Greatbatch Inc.'s shares tumbled by nearly 7 percent on Thursday after the Clarence battery maker's fourth-quarter profits came in lower than expected and the company said earnings this year would be less than most analysts were forecasting.
Greatbatch's profits were slightly better than break-even during the fourth quarter as the company absorbed $4.4 million, or 13 cents per share, in expenses as it consolidates its operations from seven plants to four.
Greatbatch officials said those restructuring moves, while hurting earnings now, will save the company more than $10 million a year beginning in 2007, which should enhance its profitability as its main markets continue growing.
"We're coming out of '05 and into '06 with a solid platform and a positive outlook," said Edward F. Voboril, Greatbatch's chairman and chief executive officer. "We are very much on track to realize the benefits from consolidation going forward."
For now, though, those expenses cut Greatbatch's profits to $68,000, or less than a penny per share, although that was an improvement from its loss of $180,000, or 1 cent per share, a year earlier.
Still, Greatbatch's earnings of 13 cents per share excluding the restructuring costs were 6 cents less than analysts were expecting, with the company's operating profits dragged down by the costs of scrapping a production run that officials feared were defective.
"It was a very difficult management decision to make," said Thomas Hook, Greatbatch's president and chief operating officer, who noted that an analysis of the suspect products later found that they were not defective.
While Greatbatch predicted that the company's sales would rise this year by 2 percent to 10 percent to between $245 million and $265 million, it said profits will range between 95 cents and $1.15, not counting 45 cents to 56 cents in restructuring and stock-based compensation expenses.
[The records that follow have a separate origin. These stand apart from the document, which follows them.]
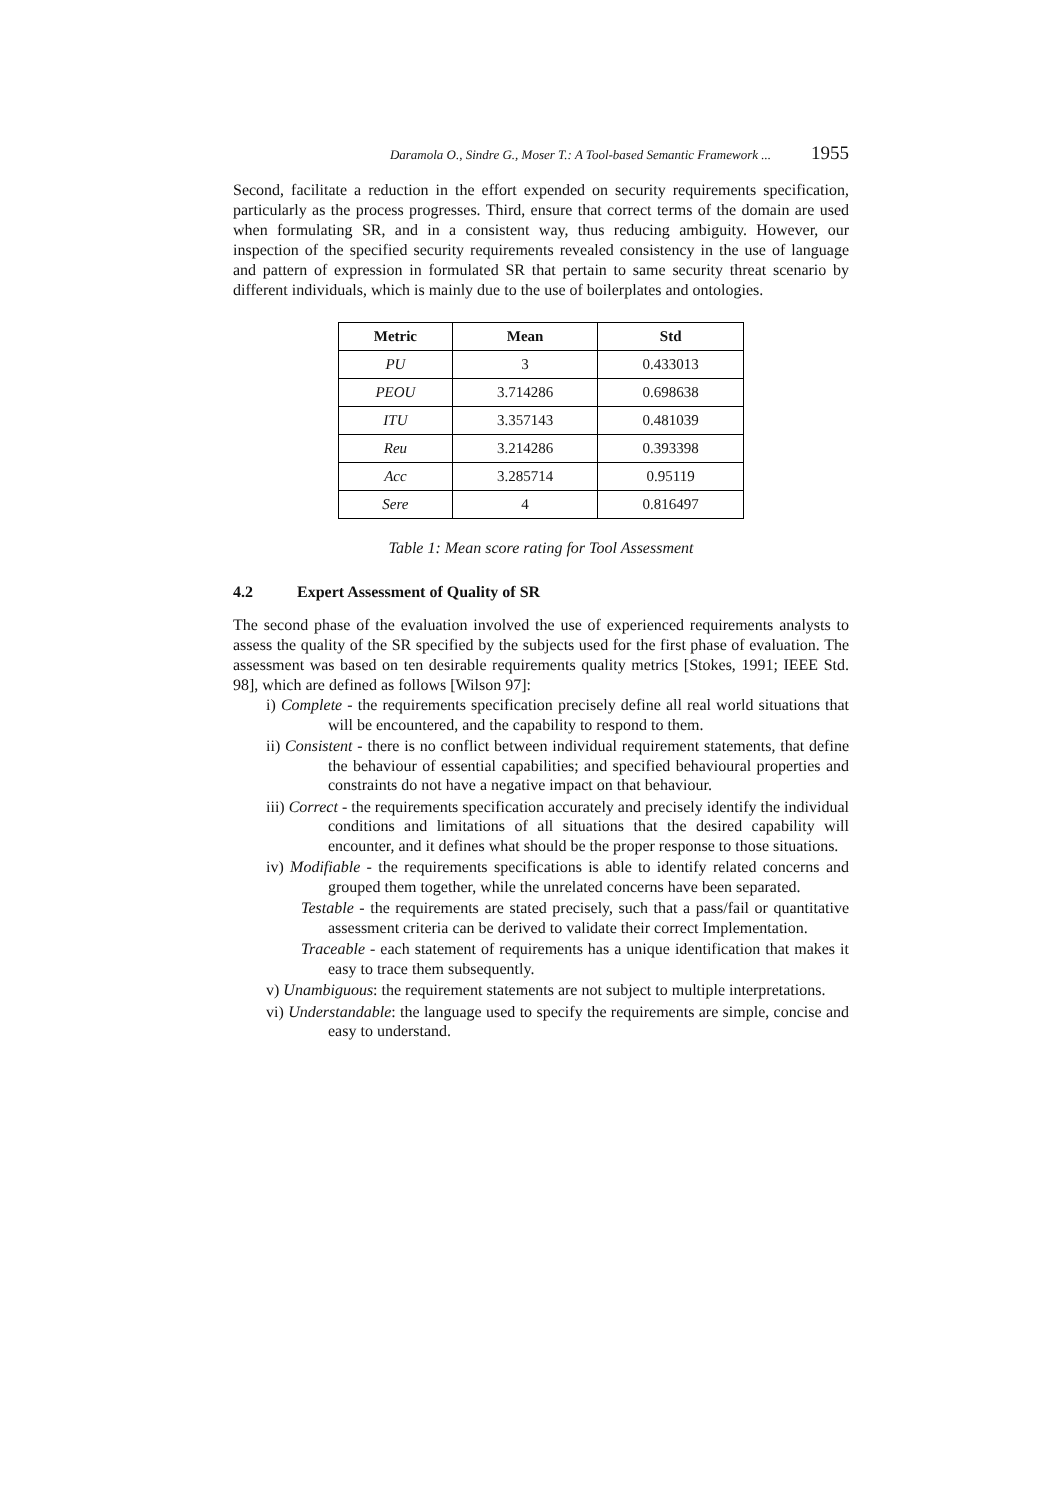Daramola O., Sindre G., Moser T.: A Tool-based Semantic Framework ... 1955
Second, facilitate a reduction in the effort expended on security requirements specification, particularly as the process progresses. Third, ensure that correct terms of the domain are used when formulating SR, and in a consistent way, thus reducing ambiguity. However, our inspection of the specified security requirements revealed consistency in the use of language and pattern of expression in formulated SR that pertain to same security threat scenario by different individuals, which is mainly due to the use of boilerplates and ontologies.
| Metric | Mean | Std |
| --- | --- | --- |
| PU | 3 | 0.433013 |
| PEOU | 3.714286 | 0.698638 |
| ITU | 3.357143 | 0.481039 |
| Reu | 3.214286 | 0.393398 |
| Acc | 3.285714 | 0.95119 |
| Sere | 4 | 0.816497 |
Table 1: Mean score rating for Tool Assessment
4.2 Expert Assessment of Quality of SR
The second phase of the evaluation involved the use of experienced requirements analysts to assess the quality of the SR specified by the subjects used for the first phase of evaluation. The assessment was based on ten desirable requirements quality metrics [Stokes, 1991; IEEE Std. 98], which are defined as follows [Wilson 97]:
i) Complete - the requirements specification precisely define all real world situations that will be encountered, and the capability to respond to them.
ii) Consistent - there is no conflict between individual requirement statements, that define the behaviour of essential capabilities; and specified behavioural properties and constraints do not have a negative impact on that behaviour.
iii) Correct - the requirements specification accurately and precisely identify the individual conditions and limitations of all situations that the desired capability will encounter, and it defines what should be the proper response to those situations.
iv) Modifiable - the requirements specifications is able to identify related concerns and grouped them together, while the unrelated concerns have been separated.
Testable - the requirements are stated precisely, such that a pass/fail or quantitative assessment criteria can be derived to validate their correct Implementation.
Traceable - each statement of requirements has a unique identification that makes it easy to trace them subsequently.
v) Unambiguous: the requirement statements are not subject to multiple interpretations.
vi) Understandable: the language used to specify the requirements are simple, concise and easy to understand.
Analysts were expecting earnings of $1.15, according to Thomson Financial/First Call.
Greatbatch's stock closed down $1.71 to $23.03 after tumbling as much as 17 percent earlier in the day.
In the fourth quarter, Greatbatch's sales grew by 27 percent to $58.9 million from $46.5 million, as sales of implantable cardiac defibrillator batteries grew by 30 percent and capacitor sales jumped by 58 percent. Overall, medical component sales, which account for 87 percent of Greatbatch's revenues, grew by 27 percent.
Voboril said he would be "disappointed" if the company did not make an acquisition in the next year. Greatbatch officials are focusing on profit-enhancing deals that would add leading products or technology and help reduce its dependence on the three major medical device manufacturers that now account for about 70 percent of its sales, he said.
Greatbatch estimates that $10 million to $15 million of its sales last year were related to inventory build-up stemming from implantable defibrillator recalls by its biggest customer, Guidant Corp. Despite Guidant's problems, the medical device maker accounted for 35 percent of Greatbatch's sales last year, down slightly from 36 percent in 2004.